PROBLEM DESCRIPTION ▸
Set down the full data below exactly as given, please.

DATA FOR PROCESSING ▸
>>>

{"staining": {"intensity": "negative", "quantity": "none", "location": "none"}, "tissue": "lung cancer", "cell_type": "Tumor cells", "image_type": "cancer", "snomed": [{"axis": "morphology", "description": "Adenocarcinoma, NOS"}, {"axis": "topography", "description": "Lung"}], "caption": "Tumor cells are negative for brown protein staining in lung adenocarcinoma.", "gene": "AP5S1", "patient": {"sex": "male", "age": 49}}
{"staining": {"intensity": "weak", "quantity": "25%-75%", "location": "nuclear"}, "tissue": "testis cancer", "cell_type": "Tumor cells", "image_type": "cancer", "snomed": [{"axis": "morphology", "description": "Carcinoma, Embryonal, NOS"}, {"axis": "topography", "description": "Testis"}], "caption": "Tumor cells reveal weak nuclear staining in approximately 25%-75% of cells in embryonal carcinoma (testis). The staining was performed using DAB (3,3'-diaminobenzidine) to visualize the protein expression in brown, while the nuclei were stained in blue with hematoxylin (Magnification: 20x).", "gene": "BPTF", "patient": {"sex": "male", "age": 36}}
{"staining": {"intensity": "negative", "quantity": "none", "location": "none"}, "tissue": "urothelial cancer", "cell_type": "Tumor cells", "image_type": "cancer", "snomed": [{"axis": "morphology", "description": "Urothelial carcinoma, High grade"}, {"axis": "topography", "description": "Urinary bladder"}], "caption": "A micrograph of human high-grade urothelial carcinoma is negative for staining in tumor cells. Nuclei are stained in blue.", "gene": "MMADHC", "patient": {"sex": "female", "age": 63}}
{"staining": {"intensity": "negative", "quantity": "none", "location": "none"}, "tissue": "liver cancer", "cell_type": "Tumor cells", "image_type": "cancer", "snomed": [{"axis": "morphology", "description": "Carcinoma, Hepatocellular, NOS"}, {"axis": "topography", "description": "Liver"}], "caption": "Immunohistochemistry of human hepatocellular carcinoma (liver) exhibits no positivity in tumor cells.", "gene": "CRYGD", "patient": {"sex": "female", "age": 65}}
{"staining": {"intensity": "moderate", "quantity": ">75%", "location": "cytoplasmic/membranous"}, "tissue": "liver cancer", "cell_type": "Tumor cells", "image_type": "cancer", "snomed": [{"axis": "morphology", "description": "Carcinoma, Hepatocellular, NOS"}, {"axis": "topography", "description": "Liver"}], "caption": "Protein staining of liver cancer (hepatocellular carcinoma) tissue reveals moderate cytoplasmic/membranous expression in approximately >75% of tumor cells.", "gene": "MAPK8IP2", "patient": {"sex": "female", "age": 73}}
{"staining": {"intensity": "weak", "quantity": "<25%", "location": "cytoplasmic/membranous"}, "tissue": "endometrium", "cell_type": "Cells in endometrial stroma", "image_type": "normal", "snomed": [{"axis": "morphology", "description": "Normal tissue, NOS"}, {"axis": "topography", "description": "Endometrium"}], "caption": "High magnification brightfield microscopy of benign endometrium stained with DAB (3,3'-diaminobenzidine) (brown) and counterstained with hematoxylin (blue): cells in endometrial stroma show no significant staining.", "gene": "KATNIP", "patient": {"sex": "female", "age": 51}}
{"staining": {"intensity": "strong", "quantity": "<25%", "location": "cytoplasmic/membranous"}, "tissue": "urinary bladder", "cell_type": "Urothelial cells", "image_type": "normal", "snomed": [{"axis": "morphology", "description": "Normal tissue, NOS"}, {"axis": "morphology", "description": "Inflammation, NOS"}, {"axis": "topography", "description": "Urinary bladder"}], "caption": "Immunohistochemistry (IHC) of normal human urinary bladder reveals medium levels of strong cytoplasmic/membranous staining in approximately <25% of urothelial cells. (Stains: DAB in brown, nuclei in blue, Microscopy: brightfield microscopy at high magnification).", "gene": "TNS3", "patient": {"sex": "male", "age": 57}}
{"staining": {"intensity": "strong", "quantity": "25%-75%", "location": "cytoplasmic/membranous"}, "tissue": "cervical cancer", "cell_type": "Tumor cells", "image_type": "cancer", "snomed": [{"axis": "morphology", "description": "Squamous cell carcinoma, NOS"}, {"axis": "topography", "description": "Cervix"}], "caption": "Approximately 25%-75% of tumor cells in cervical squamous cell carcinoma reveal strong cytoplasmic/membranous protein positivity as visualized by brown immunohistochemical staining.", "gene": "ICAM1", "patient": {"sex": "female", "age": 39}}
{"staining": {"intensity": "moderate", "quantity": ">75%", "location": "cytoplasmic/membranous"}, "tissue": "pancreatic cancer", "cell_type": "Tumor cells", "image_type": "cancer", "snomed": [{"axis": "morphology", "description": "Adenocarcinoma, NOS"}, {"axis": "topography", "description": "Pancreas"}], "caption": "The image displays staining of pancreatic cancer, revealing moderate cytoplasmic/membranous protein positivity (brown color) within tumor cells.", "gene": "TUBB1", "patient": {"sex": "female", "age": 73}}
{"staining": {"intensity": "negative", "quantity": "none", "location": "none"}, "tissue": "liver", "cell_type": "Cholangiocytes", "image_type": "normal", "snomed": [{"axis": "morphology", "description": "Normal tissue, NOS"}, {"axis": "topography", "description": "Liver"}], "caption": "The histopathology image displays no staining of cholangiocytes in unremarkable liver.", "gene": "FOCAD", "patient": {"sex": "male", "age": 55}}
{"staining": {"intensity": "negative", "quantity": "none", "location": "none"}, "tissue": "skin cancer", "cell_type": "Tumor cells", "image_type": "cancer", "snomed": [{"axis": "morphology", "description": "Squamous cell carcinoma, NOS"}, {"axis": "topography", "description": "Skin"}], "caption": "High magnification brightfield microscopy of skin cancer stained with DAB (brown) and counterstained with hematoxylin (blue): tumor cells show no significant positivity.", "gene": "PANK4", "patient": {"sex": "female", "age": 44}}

<<<

ANSWER TO THE EXERCISE ▸
{"staining": {"intensity": "negative", "quantity": "none", "location": "none"}, "tissue": "lung cancer", "cell_type": "Tumor cells", "image_type": "cancer", "snomed": [{"axis": "morphology", "description": "Adenocarcinoma, NOS"}, {"axis": "topography", "description": "Lung"}], "caption": "Tumor cells are negative for brown protein staining in lung adenocarcinoma.", "gene": "AP5S1", "patient": {"sex": "male", "age": 49}}
{"staining": {"intensity": "weak", "quantity": "25%-75%", "location": "nuclear"}, "tissue": "testis cancer", "cell_type": "Tumor cells", "image_type": "cancer", "snomed": [{"axis": "morphology", "description": "Carcinoma, Embryonal, NOS"}, {"axis": "topography", "description": "Testis"}], "caption": "Tumor cells reveal weak nuclear staining in approximately 25%-75% of cells in embryonal carcinoma (testis). The staining was performed using DAB (3,3'-diaminobenzidine) to visualize the protein expression in brown, while the nuclei were stained in blue with hematoxylin (Magnification: 20x).", "gene": "BPTF", "patient": {"sex": "male", "age": 36}}
{"staining": {"intensity": "negative", "quantity": "none", "location": "none"}, "tissue": "urothelial cancer", "cell_type": "Tumor cells", "image_type": "cancer", "snomed": [{"axis": "morphology", "description": "Urothelial carcinoma, High grade"}, {"axis": "topography", "description": "Urinary bladder"}], "caption": "A micrograph of human high-grade urothelial carcinoma is negative for staining in tumor cells. Nuclei are stained in blue.", "gene": "MMADHC", "patient": {"sex": "female", "age": 63}}
{"staining": {"intensity": "negative", "quantity": "none", "location": "none"}, "tissue": "liver cancer", "cell_type": "Tumor cells", "image_type": "cancer", "snomed": [{"axis": "morphology", "description": "Carcinoma, Hepatocellular, NOS"}, {"axis": "topography", "description": "Liver"}], "caption": "Immunohistochemistry of human hepatocellular carcinoma (liver) exhibits no positivity in tumor cells.", "gene": "CRYGD", "patient": {"sex": "female", "age": 65}}
{"staining": {"intensity": "moderate", "quantity": ">75%", "location": "cytoplasmic/membranous"}, "tissue": "liver cancer", "cell_type": "Tumor cells", "image_type": "cancer", "snomed": [{"axis": "morphology", "description": "Carcinoma, Hepatocellular, NOS"}, {"axis": "topography", "description": "Liver"}], "caption": "Protein staining of liver cancer (hepatocellular carcinoma) tissue reveals moderate cytoplasmic/membranous expression in approximately >75% of tumor cells.", "gene": "MAPK8IP2", "patient": {"sex": "female", "age": 73}}
{"staining": {"intensity": "weak", "quantity": "<25%", "location": "cytoplasmic/membranous"}, "tissue": "endometrium", "cell_type": "Cells in endometrial stroma", "image_type": "normal", "snomed": [{"axis": "morphology", "description": "Normal tissue, NOS"}, {"axis": "topography", "description": "Endometrium"}], "caption": "High magnification brightfield microscopy of benign endometrium stained with DAB (3,3'-diaminobenzidine) (brown) and counterstained with hematoxylin (blue): cells in endometrial stroma show no significant staining.", "gene": "KATNIP", "patient": {"sex": "female", "age": 51}}
{"staining": {"intensity": "strong", "quantity": "<25%", "location": "cytoplasmic/membranous"}, "tissue": "urinary bladder", "cell_type": "Urothelial cells", "image_type": "normal", "snomed": [{"axis": "morphology", "description": "Normal tissue, NOS"}, {"axis": "morphology", "description": "Inflammation, NOS"}, {"axis": "topography", "description": "Urinary bladder"}], "caption": "Immunohistochemistry (IHC) of normal human urinary bladder reveals medium levels of strong cytoplasmic/membranous staining in approximately <25% of urothelial cells. (Stains: DAB in brown, nuclei in blue, Microscopy: brightfield microscopy at high magnification).", "gene": "TNS3", "patient": {"sex": "male", "age": 57}}
{"staining": {"intensity": "strong", "quantity": "25%-75%", "location": "cytoplasmic/membranous"}, "tissue": "cervical cancer", "cell_type": "Tumor cells", "image_type": "cancer", "snomed": [{"axis": "morphology", "description": "Squamous cell carcinoma, NOS"}, {"axis": "topography", "description": "Cervix"}], "caption": "Approximately 25%-75% of tumor cells in cervical squamous cell carcinoma reveal strong cytoplasmic/membranous protein positivity as visualized by brown immunohistochemical staining.", "gene": "ICAM1", "patient": {"sex": "female", "age": 39}}
{"staining": {"intensity": "moderate", "quantity": ">75%", "location": "cytoplasmic/membranous"}, "tissue": "pancreatic cancer", "cell_type": "Tumor cells", "image_type": "cancer", "snomed": [{"axis": "morphology", "description": "Adenocarcinoma, NOS"}, {"axis": "topography", "description": "Pancreas"}], "caption": "The image displays staining of pancreatic cancer, revealing moderate cytoplasmic/membranous protein positivity (brown color) within tumor cells.", "gene": "TUBB1", "patient": {"sex": "female", "age": 73}}
{"staining": {"intensity": "negative", "quantity": "none", "location": "none"}, "tissue": "liver", "cell_type": "Cholangiocytes", "image_type": "normal", "snomed": [{"axis": "morphology", "description": "Normal tissue, NOS"}, {"axis": "topography", "description": "Liver"}], "caption": "The histopathology image displays no staining of cholangiocytes in unremarkable liver.", "gene": "FOCAD", "patient": {"sex": "male", "age": 55}}
{"staining": {"intensity": "negative", "quantity": "none", "location": "none"}, "tissue": "skin cancer", "cell_type": "Tumor cells", "image_type": "cancer", "snomed": [{"axis": "morphology", "description": "Squamous cell carcinoma, NOS"}, {"axis": "topography", "description": "Skin"}], "caption": "High magnification brightfield microscopy of skin cancer stained with DAB (brown) and counterstained with hematoxylin (blue): tumor cells show no significant positivity.", "gene": "PANK4", "patient": {"sex": "female", "age": 44}}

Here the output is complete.